● GOAL OF THE EXERCISE
Find each line in the records that contains the string "queimadas", and copy those lines in full.

● INFORMATION GIVEN
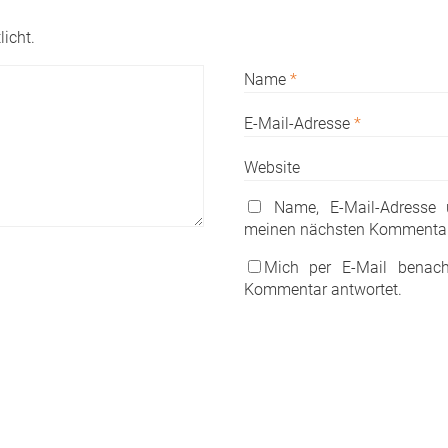
licht.
Name
*
E-Mail-Adresse
*
Website
Name, E-Mail-Adresse
meinen nächsten Kommentar
Mich per E-Mail benach
Kommentar antwortet.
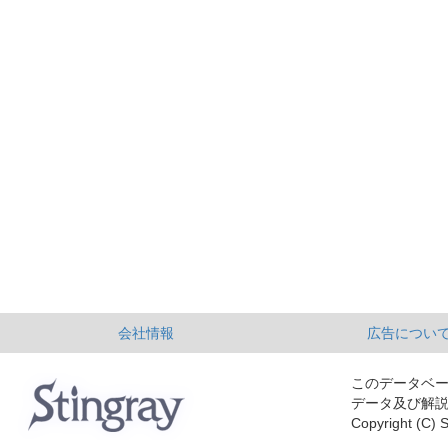
会社情報
広告につい
このデータベ
データ及び解
Copyright (C) S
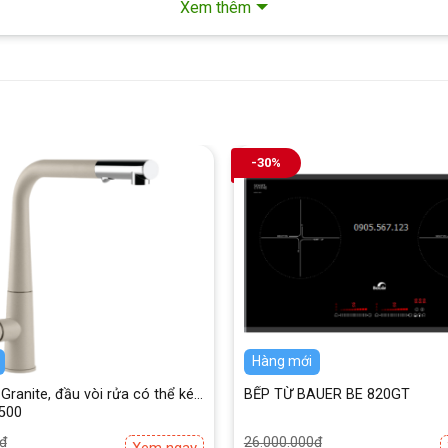
Xem thêm
-30%
Hàng mới
 Granite, đầu vòi rửa có thể kéo
BẾP TỪ BAUER BE 820GT
.500
Giá
Giá
₫
26.000.000
₫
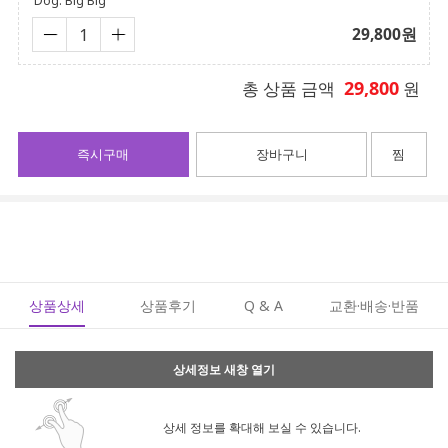
Dog: Big Big
29,800
원
29,800
총 상품 금액
원
즉시구매
장바구니
찜
상품상세
상품후기
Q & A
교환·배송·반품
상세정보 새창 열기
상세 정보를 확대해 보실 수 있습니다.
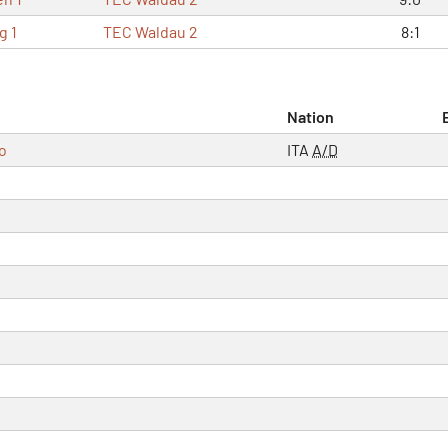
g 1
TEC Waldau 2
8:1
Nation
o
ITA
A/D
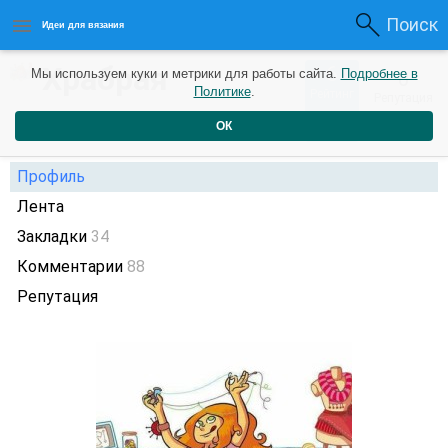
Поиск
Идеи для вязания
Храбрая
6
Мы используем куки и метрики для работы сайта.
Подробнее в
0
Политике
.
Рейтинг
Репутация
портняжка.
7 лет назад
ОК
Профиль
Лента
Закладки
34
Комментарии
88
Репутация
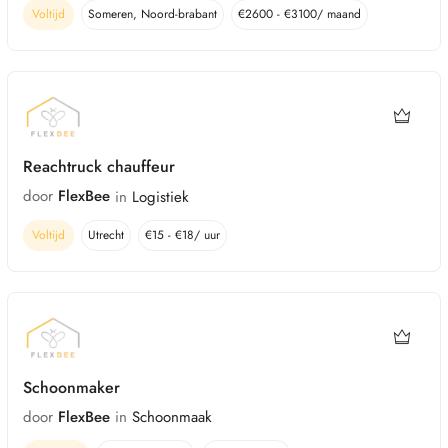
Voltijd
Someren
,
Noord-brabant
€
2600
-
€
3100
/ maand
Reachtruck chauffeur
door
FlexBee
in
Logistiek
Voltijd
Utrecht
€
15
-
€
18
/ uur
Schoonmaker
door
FlexBee
in
Schoonmaak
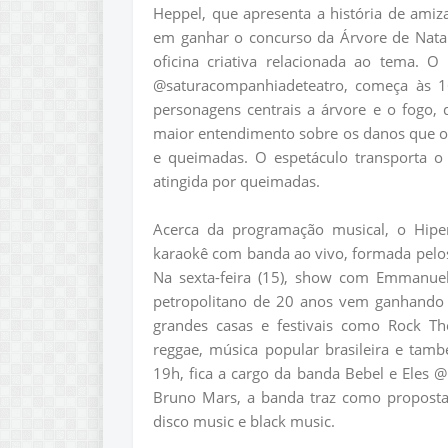
Heppel, que apresenta a história de amiz
em ganhar o concurso da Árvore de Natal
oficina criativa relacionada ao tema. O 
@saturacompanhiadeteatro, começa às 
personagens centrais a árvore e o fogo,
maior entendimento sobre os danos que
e queimadas. O espetáculo transporta o 
atingida por queimadas.
Acerca da programação musical, o Hiper
karaokê com banda ao vivo, formada pelo
Na sexta-feira (15), show com Emmanuel
petropolitano de 20 anos vem ganhando v
grandes casas e festivais como Rock T
reggae, música popular brasileira e tam
19h, fica a cargo da banda Bebel e Eles
Bruno Mars, a banda traz como propost
disco music e black music.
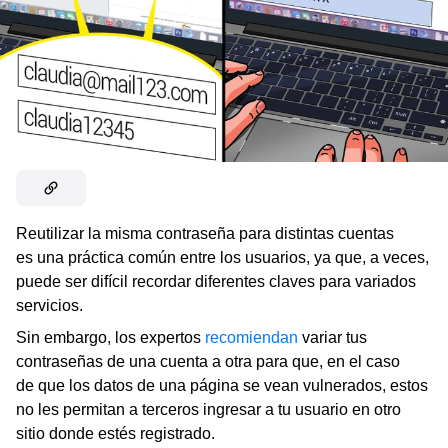
Reutilizar la misma contraseña para distintas cuentas
es una práctica común entre los usuarios, ya que, a veces,
puede ser difícil recordar diferentes claves para variados
servicios.
Sin embargo, los expertos
recomiendan
variar tus
contraseñas de una cuenta a otra para que, en el caso
de que los datos de una página se vean vulnerados, estos
no les permitan a terceros ingresar a tu usuario en otro
sitio donde estés registrado.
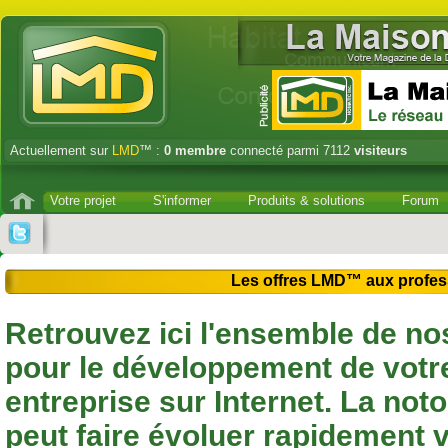
Actuellement sur
LMD
™ :
0
membre
connecté parmi 7112
visiteurs
Votre projet
S'informer
Produits & solutions
Forum
Les offres LMD™ aux profess
Retrouvez ici l'ensemble de no
pour le développement de votr
entreprise sur Internet. La noto
peut faire évoluer rapidement v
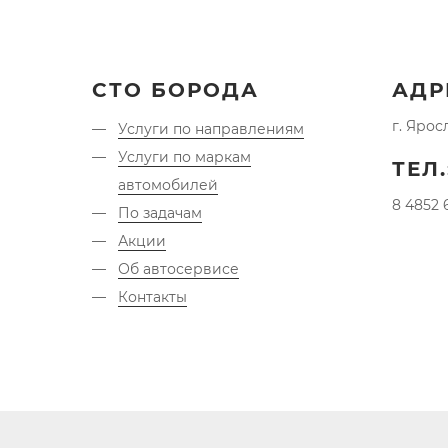
СТО БОРОДА
АДР
г. Ярос
Услуги по направлениям
Услуги по маркам
ТЕЛ.
автомобилей
8 4852 
По задачам
Акции
Об автосервисе
Контакты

● YOUR SOLUTION
e queimadas. O espetáculo transporta o 
atingida por queimadas.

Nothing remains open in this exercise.